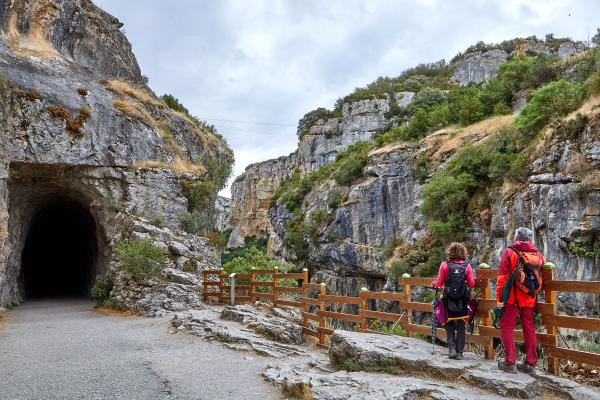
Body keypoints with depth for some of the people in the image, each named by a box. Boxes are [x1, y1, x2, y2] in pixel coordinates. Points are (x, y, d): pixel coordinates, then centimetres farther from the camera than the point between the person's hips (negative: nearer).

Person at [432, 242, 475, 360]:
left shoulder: (444, 265, -8)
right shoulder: (467, 265, -5)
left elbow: (439, 283, -4)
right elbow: (471, 284, -2)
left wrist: (433, 283, 17)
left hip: (448, 299, -1)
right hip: (462, 300, 1)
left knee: (449, 325, 15)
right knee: (460, 326, 11)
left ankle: (452, 348, 1)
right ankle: (459, 352, 12)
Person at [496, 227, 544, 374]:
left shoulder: (509, 252, -6)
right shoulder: (537, 255, 6)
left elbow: (502, 276, -11)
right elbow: (539, 278, 13)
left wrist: (499, 297, -8)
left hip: (512, 297, -4)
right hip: (530, 298, 4)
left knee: (507, 328, 4)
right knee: (529, 329, 11)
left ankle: (510, 363, 2)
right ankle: (530, 364, 16)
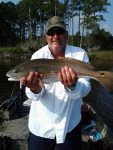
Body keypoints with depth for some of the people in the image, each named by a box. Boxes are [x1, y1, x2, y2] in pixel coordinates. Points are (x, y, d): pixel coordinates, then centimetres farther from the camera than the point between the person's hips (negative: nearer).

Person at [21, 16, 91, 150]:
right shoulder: (37, 56, -9)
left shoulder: (80, 54, -9)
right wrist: (36, 89, -39)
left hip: (70, 125, 0)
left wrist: (72, 86, -41)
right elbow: (31, 94, -15)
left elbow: (84, 89, -18)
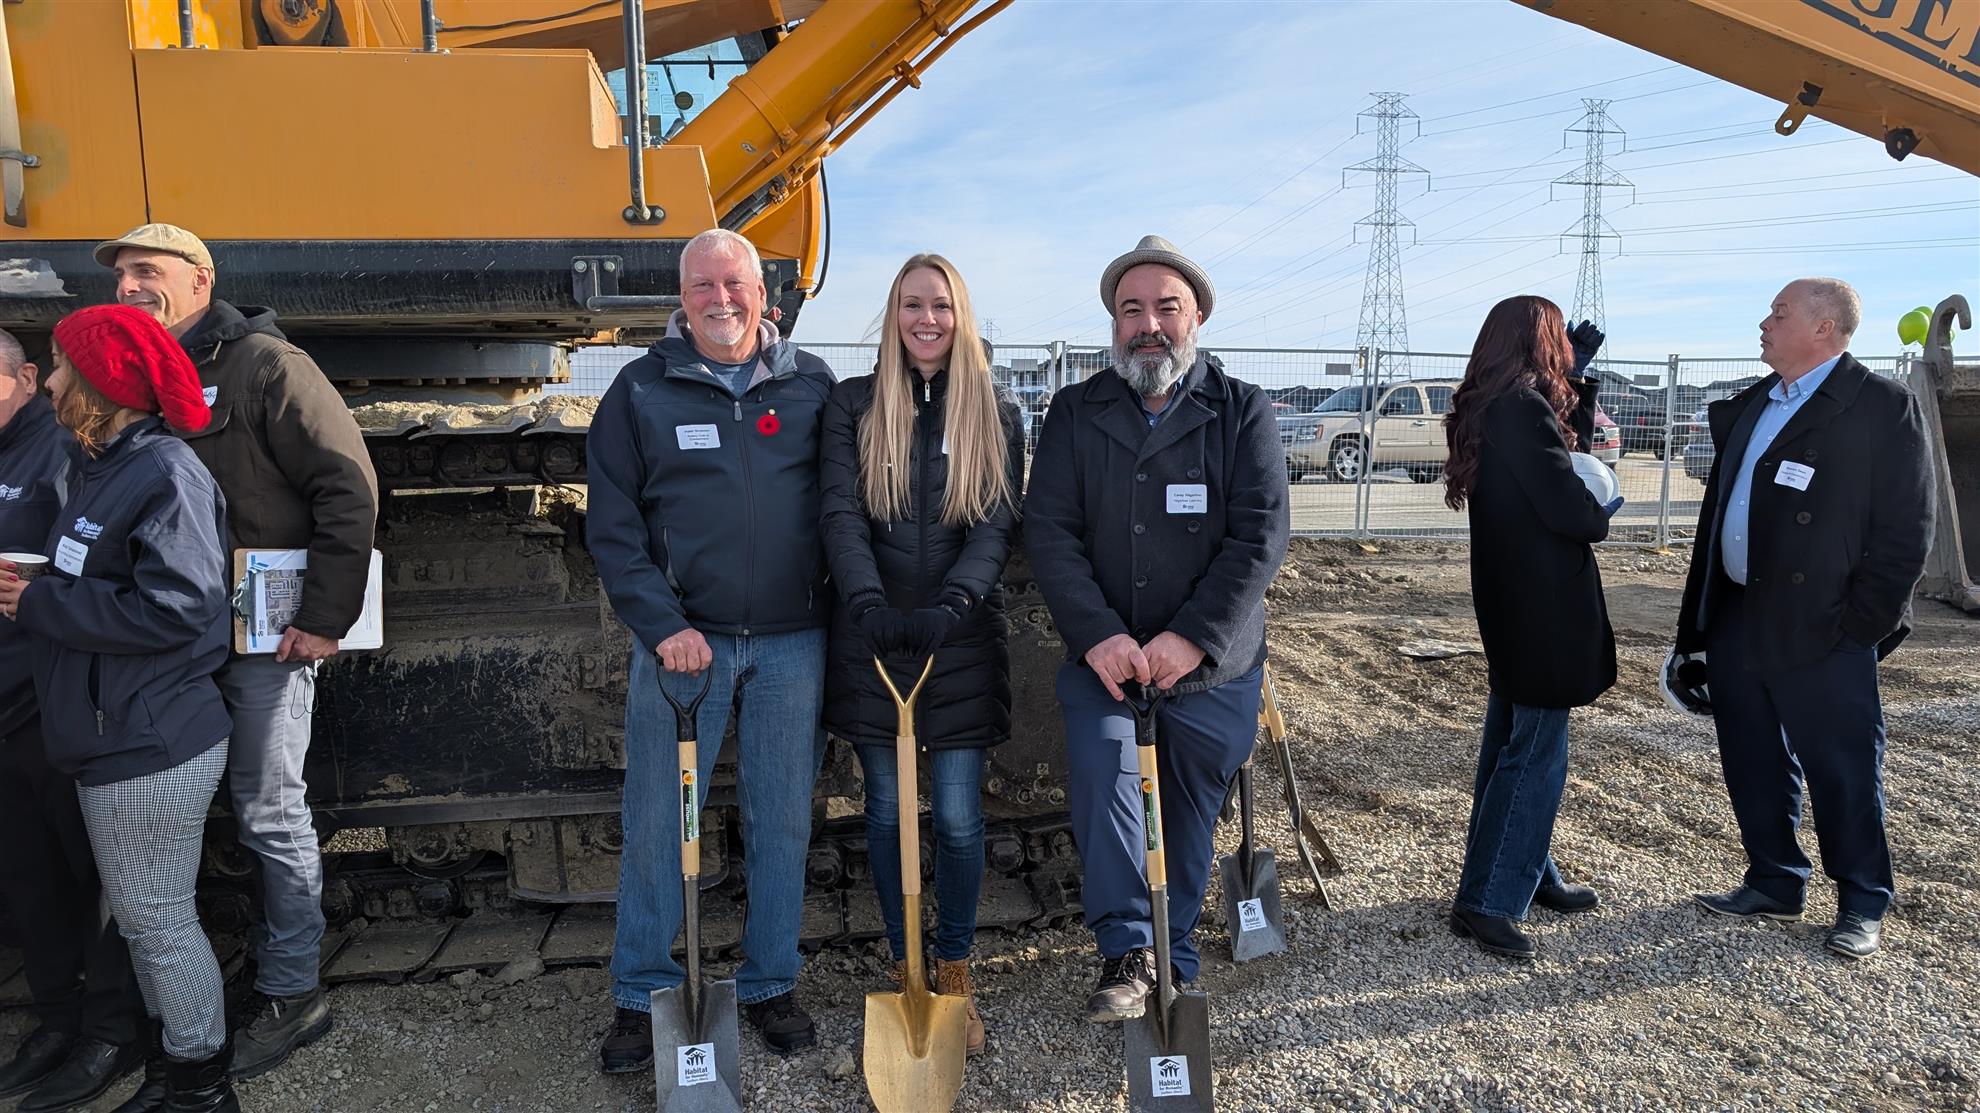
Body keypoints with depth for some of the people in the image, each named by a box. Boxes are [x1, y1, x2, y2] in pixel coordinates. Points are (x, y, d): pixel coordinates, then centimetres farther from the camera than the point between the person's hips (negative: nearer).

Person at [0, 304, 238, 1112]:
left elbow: (172, 610, -25)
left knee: (157, 921, 4)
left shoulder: (166, 476, -18)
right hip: (117, 740, 10)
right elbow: (95, 587, 14)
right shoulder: (101, 468, 12)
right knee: (144, 918, 20)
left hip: (152, 749, -9)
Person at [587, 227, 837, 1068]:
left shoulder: (812, 384, 6)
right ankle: (642, 997, 21)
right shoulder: (641, 390, 3)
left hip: (792, 643, 1)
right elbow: (612, 525, 0)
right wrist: (662, 626, -11)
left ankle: (770, 985, 26)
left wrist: (842, 617, 2)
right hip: (681, 639, -1)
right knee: (657, 823, 5)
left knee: (784, 821, 9)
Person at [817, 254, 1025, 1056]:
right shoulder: (852, 405, 2)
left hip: (962, 641, 0)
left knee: (958, 817, 4)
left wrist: (950, 606, -24)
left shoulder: (997, 414, 3)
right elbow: (841, 515, -9)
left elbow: (998, 527, -7)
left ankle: (955, 972, 23)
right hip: (872, 638, 0)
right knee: (886, 811, 10)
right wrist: (868, 601, -26)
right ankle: (904, 968, 27)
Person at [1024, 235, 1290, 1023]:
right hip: (1103, 658, 1)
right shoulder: (1076, 413, 5)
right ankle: (1126, 951, -8)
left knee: (1188, 819, 9)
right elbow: (1048, 529, -4)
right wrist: (1096, 635, -18)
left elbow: (1261, 535, -9)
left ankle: (1170, 966, 28)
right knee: (1100, 775, -21)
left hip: (1211, 663, 0)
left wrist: (1191, 639, -20)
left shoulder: (1243, 413, 1)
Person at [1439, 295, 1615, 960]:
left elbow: (1571, 443, 22)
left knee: (1511, 741, 18)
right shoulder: (1524, 408, -20)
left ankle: (1529, 873, 34)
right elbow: (1569, 510, -22)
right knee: (1536, 755, -3)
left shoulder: (1487, 408, 9)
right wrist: (1603, 512, 0)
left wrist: (1581, 374, 17)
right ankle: (1485, 902, 2)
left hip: (1509, 604, 10)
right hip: (1543, 606, -10)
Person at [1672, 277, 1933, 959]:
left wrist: (1863, 622, -13)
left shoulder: (1883, 407, -7)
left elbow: (1907, 528, -10)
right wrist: (1702, 617, 12)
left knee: (1843, 773, 5)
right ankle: (1774, 885, 30)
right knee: (1754, 767, 14)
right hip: (1735, 622, 7)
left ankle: (1862, 903, 22)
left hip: (1821, 630, -7)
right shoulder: (1748, 407, 14)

^^^^

## TASK BRIEF
Can you convert the whole listing above into a JSON list of strings, one string per line, with blank lines dropped and the pictures left out?

## SOLUTION TO THIS PROBLEM
[
  "Body keypoints with depth for some of the people in the image, each named by a box. Boxes are [x1, y1, x2, y2] in pixel coordinates. Points are (x, y, d): pixel coordinates, then centimetres farther from the camera than the point between the person's hips (negative: nearer).",
  "Person at [432, 242, 475, 360]:",
  "left shoulder: (444, 265, -8)",
  "right shoulder: (467, 265, -5)",
  "left elbow: (439, 283, -4)",
  "right elbow: (471, 284, -2)",
  "left wrist: (433, 283, 17)",
  "left hip: (448, 299, -1)",
  "right hip: (462, 300, 1)",
  "left knee: (449, 325, 15)",
  "right knee: (460, 326, 11)",
  "left ankle: (452, 348, 1)",
  "right ankle: (459, 352, 12)",
  "Person at [496, 227, 544, 374]:",
  "left shoulder: (509, 252, -6)",
  "right shoulder: (537, 255, 6)",
  "left elbow: (502, 276, -11)",
  "right elbow: (539, 278, 13)",
  "left wrist: (499, 297, -8)",
  "left hip: (512, 297, -4)",
  "right hip: (530, 298, 4)",
  "left knee: (507, 328, 4)",
  "right knee: (529, 329, 11)",
  "left ankle: (510, 363, 2)",
  "right ankle: (530, 364, 16)",
  "Body keypoints with depth for some of the people in the image, each named by a box. Boxes are [x1, y1, x2, y2] in pixel coordinates. Points are (x, y, d): pixel coordinates, then centimetres farther from the camera than the point between the person's hips (negative: nearer).",
  "Person at [21, 16, 91, 150]:",
  "right shoulder: (37, 56, -9)",
  "left shoulder: (80, 54, -9)",
  "right wrist: (36, 89, -39)",
  "left hip: (70, 125, 0)",
  "left wrist: (72, 86, -41)",
  "right elbow: (31, 94, -15)",
  "left elbow: (84, 89, -18)",
  "Body keypoints with depth for some of the people in the image, each named by a box. Boxes are [x1, y1, x2, y2] in pixel coordinates. Points are (x, y, d): pixel coordinates, then centimetres farther from the camera than the point between the person's hips (negative: nearer).",
  "Person at [0, 304, 238, 1112]:",
  "left elbow: (172, 610, -25)",
  "left knee: (157, 921, 4)",
  "left shoulder: (166, 476, -18)",
  "right hip: (117, 740, 10)",
  "right elbow: (95, 587, 14)",
  "right shoulder: (101, 468, 12)",
  "right knee: (144, 918, 20)",
  "left hip: (152, 749, -9)",
  "Person at [587, 227, 837, 1068]:",
  "left shoulder: (812, 384, 6)",
  "right ankle: (642, 997, 21)",
  "right shoulder: (641, 390, 3)",
  "left hip: (792, 643, 1)",
  "right elbow: (612, 525, 0)",
  "right wrist: (662, 626, -11)",
  "left ankle: (770, 985, 26)",
  "left wrist: (842, 617, 2)",
  "right hip: (681, 639, -1)",
  "right knee: (657, 823, 5)",
  "left knee: (784, 821, 9)",
  "Person at [817, 254, 1025, 1056]:",
  "right shoulder: (852, 405, 2)",
  "left hip: (962, 641, 0)",
  "left knee: (958, 817, 4)",
  "left wrist: (950, 606, -24)",
  "left shoulder: (997, 414, 3)",
  "right elbow: (841, 515, -9)",
  "left elbow: (998, 527, -7)",
  "left ankle: (955, 972, 23)",
  "right hip: (872, 638, 0)",
  "right knee: (886, 811, 10)",
  "right wrist: (868, 601, -26)",
  "right ankle: (904, 968, 27)",
  "Person at [1024, 235, 1290, 1023]:",
  "right hip: (1103, 658, 1)",
  "right shoulder: (1076, 413, 5)",
  "right ankle: (1126, 951, -8)",
  "left knee: (1188, 819, 9)",
  "right elbow: (1048, 529, -4)",
  "right wrist: (1096, 635, -18)",
  "left elbow: (1261, 535, -9)",
  "left ankle: (1170, 966, 28)",
  "right knee: (1100, 775, -21)",
  "left hip: (1211, 663, 0)",
  "left wrist: (1191, 639, -20)",
  "left shoulder: (1243, 413, 1)",
  "Person at [1439, 295, 1615, 960]:",
  "left elbow: (1571, 443, 22)",
  "left knee: (1511, 741, 18)",
  "right shoulder: (1524, 408, -20)",
  "left ankle: (1529, 873, 34)",
  "right elbow: (1569, 510, -22)",
  "right knee: (1536, 755, -3)",
  "left shoulder: (1487, 408, 9)",
  "right wrist: (1603, 512, 0)",
  "left wrist: (1581, 374, 17)",
  "right ankle: (1485, 902, 2)",
  "left hip: (1509, 604, 10)",
  "right hip: (1543, 606, -10)",
  "Person at [1672, 277, 1933, 959]:",
  "left wrist: (1863, 622, -13)",
  "left shoulder: (1883, 407, -7)",
  "left elbow: (1907, 528, -10)",
  "right wrist: (1702, 617, 12)",
  "left knee: (1843, 773, 5)",
  "right ankle: (1774, 885, 30)",
  "right knee: (1754, 767, 14)",
  "right hip: (1735, 622, 7)",
  "left ankle: (1862, 903, 22)",
  "left hip: (1821, 630, -7)",
  "right shoulder: (1748, 407, 14)"
]